## [Directions for this task]
Please pull out every line of the rows below that contains the word "shown". Case counts.

## [Source data]
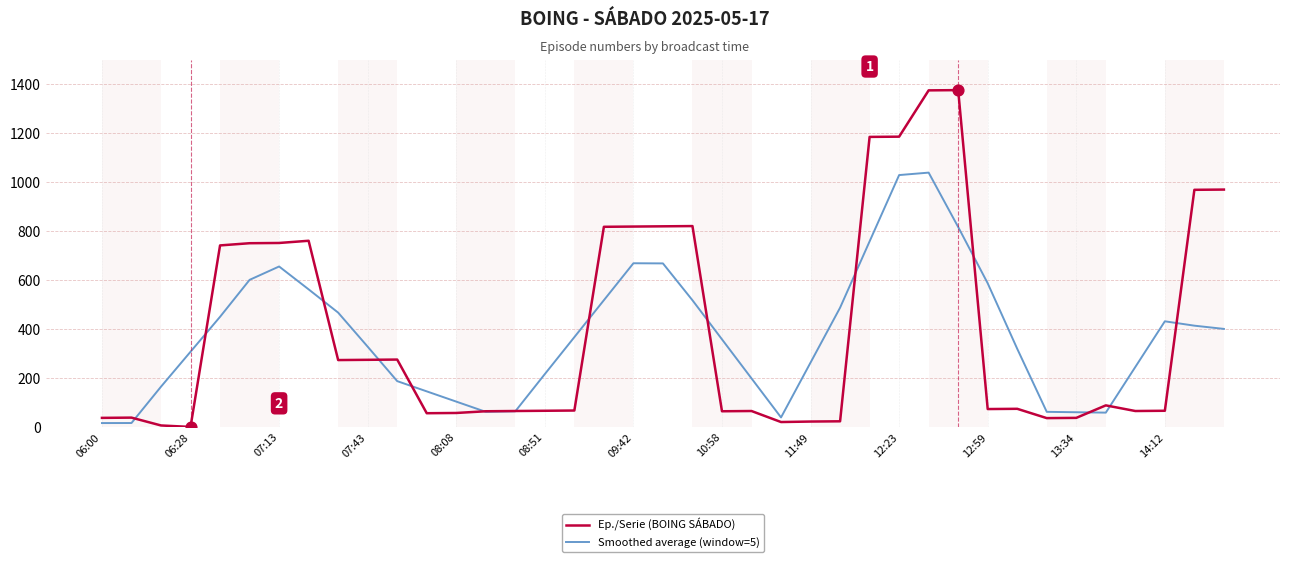

Which series has the largest range (max minus min)?

Ep./Serie (BOING SÁBADO)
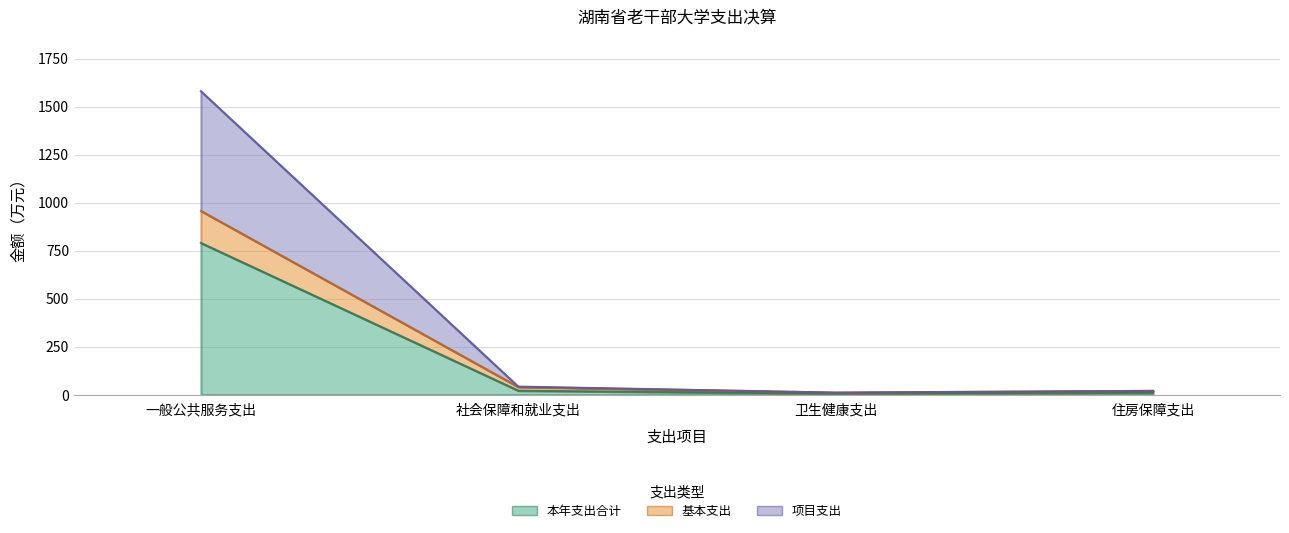

Reading left to right, what are all the values shown in this chart?

本年支出合计: 789.9	21.1	5.5	10.0
基本支出: 956.7	40.3	11.0	20.0
项目支出: 1579.7	42.2	11.0	20.0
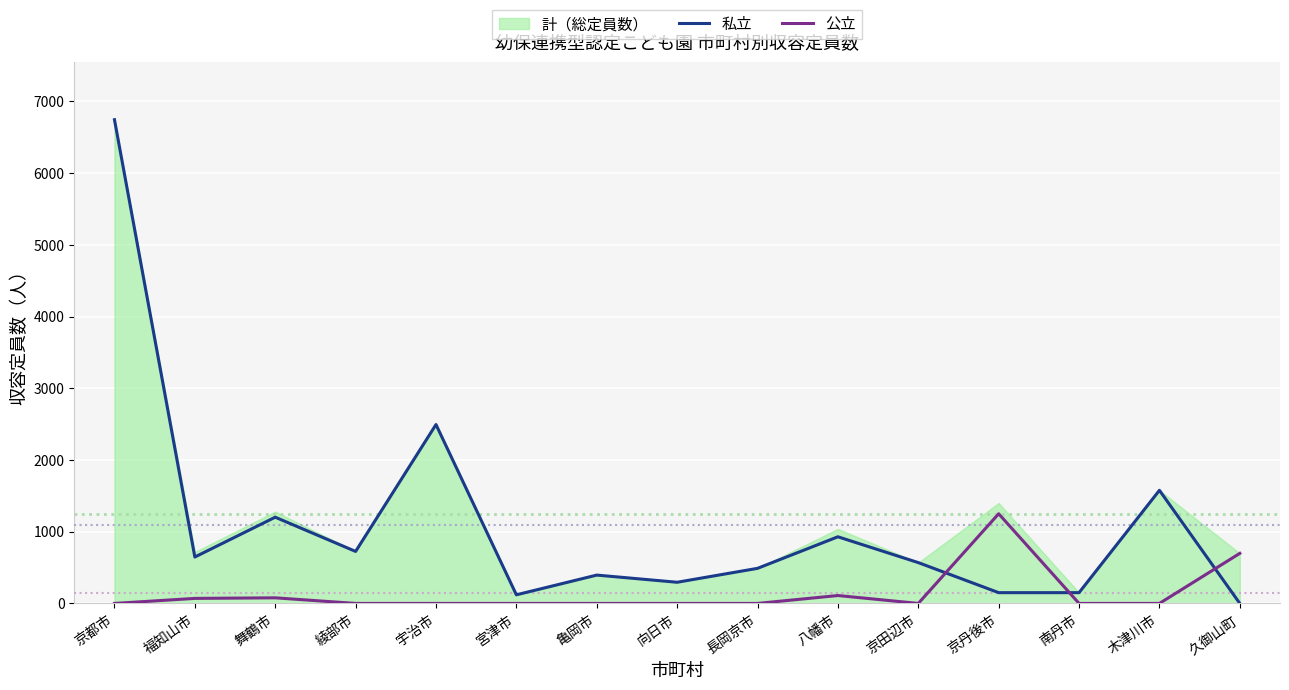

At which label is 私立 closest to 3372?

宇治市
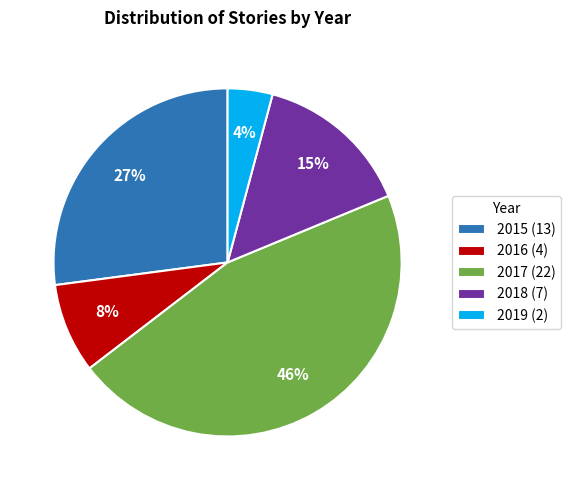

Approximately how many times larger is the value at 2016 (4) compared to 2015 (13)?

0.3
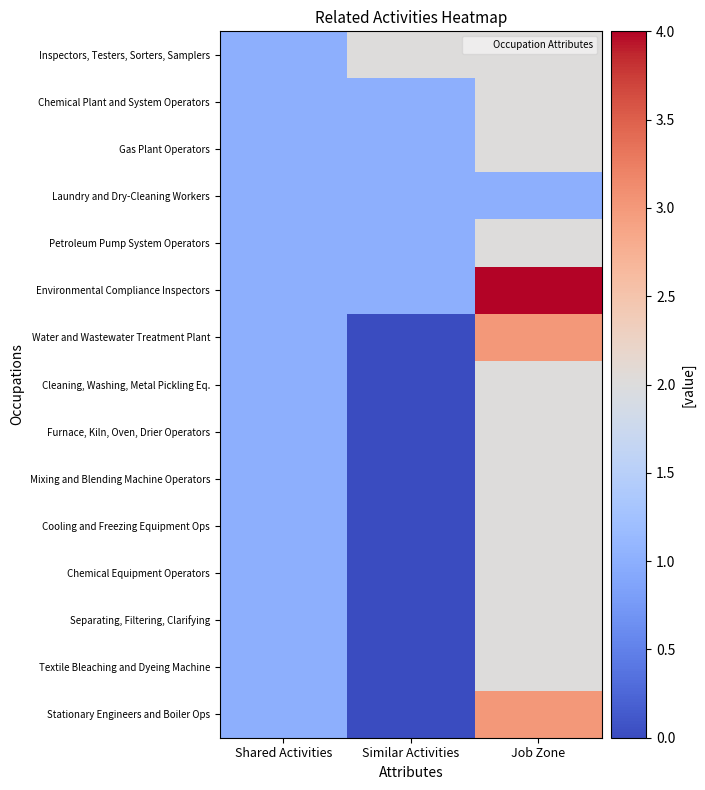

What is the greatest value displayed?

4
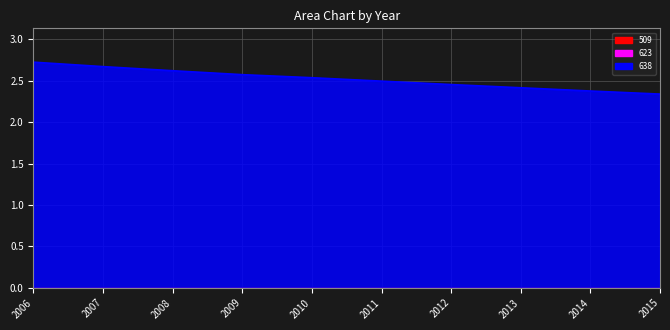

Is the value of 623 at 2006 greater than the value of 509 at 2007?

No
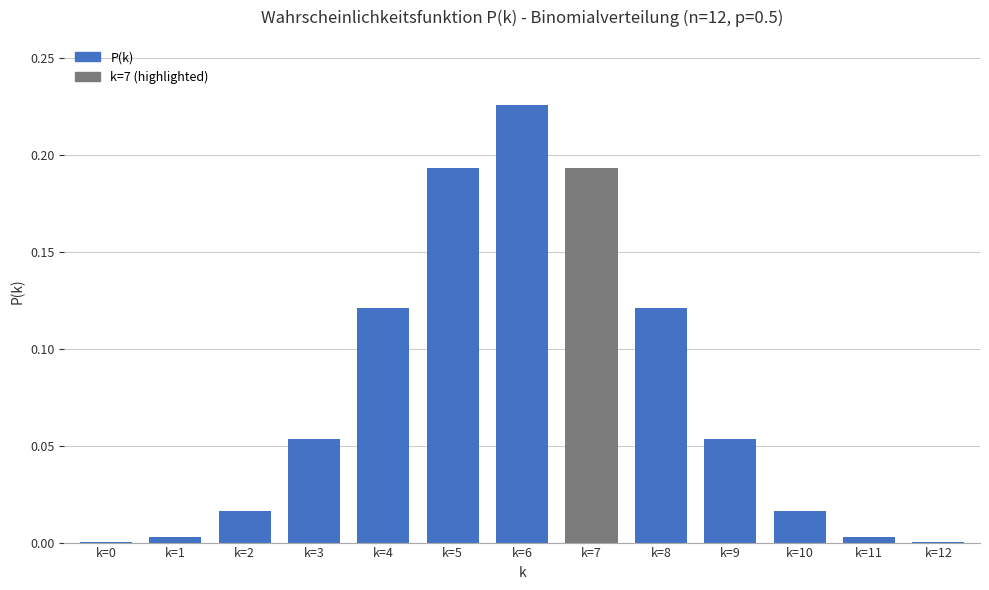

True or false: the data shows 0.1 at k=5.

False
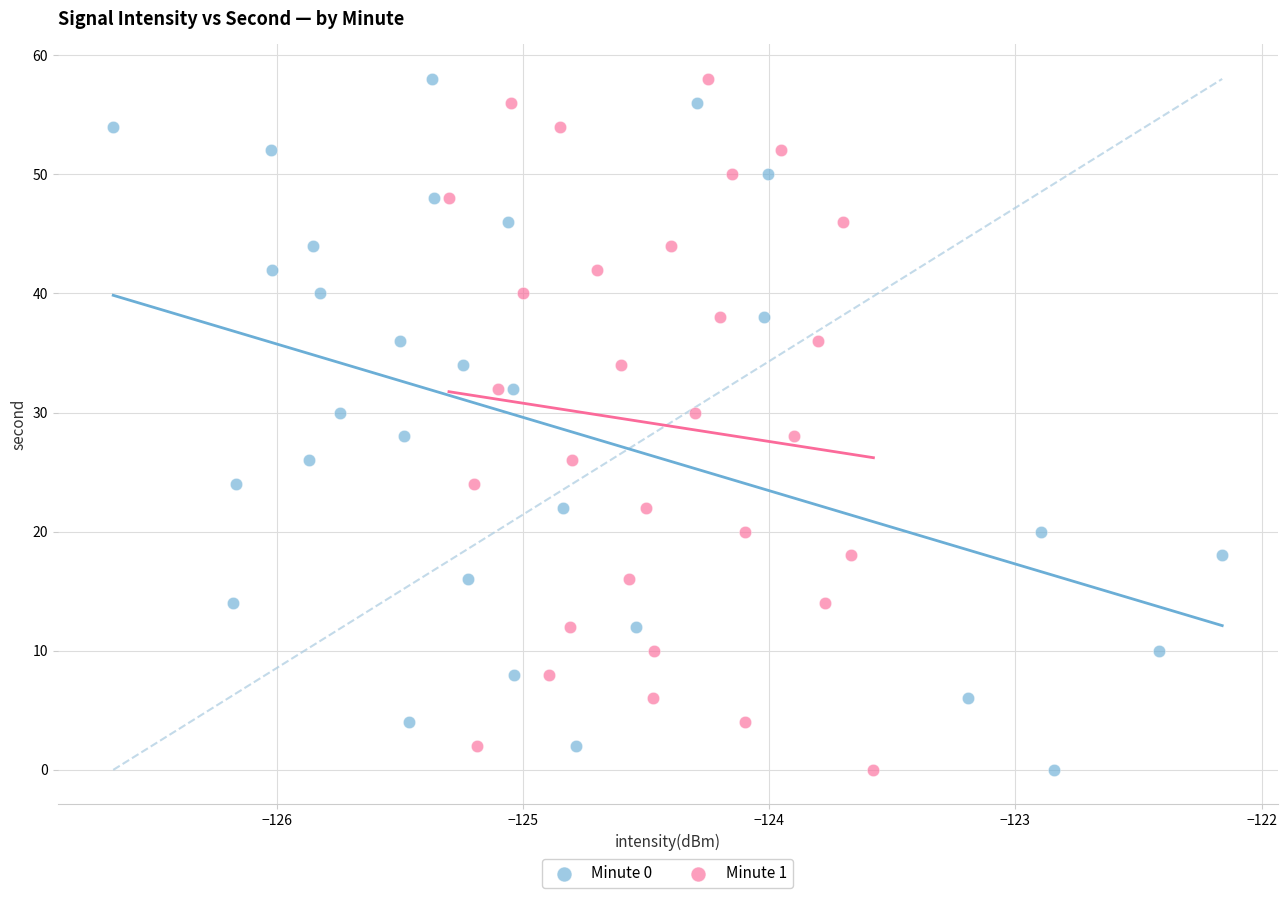

What are all the series names shown in the legend?

Minute 0, Minute 1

## [Finished task]
Reading left to right, what are all the values shown in this chart?
What are all the series names shown in the legend?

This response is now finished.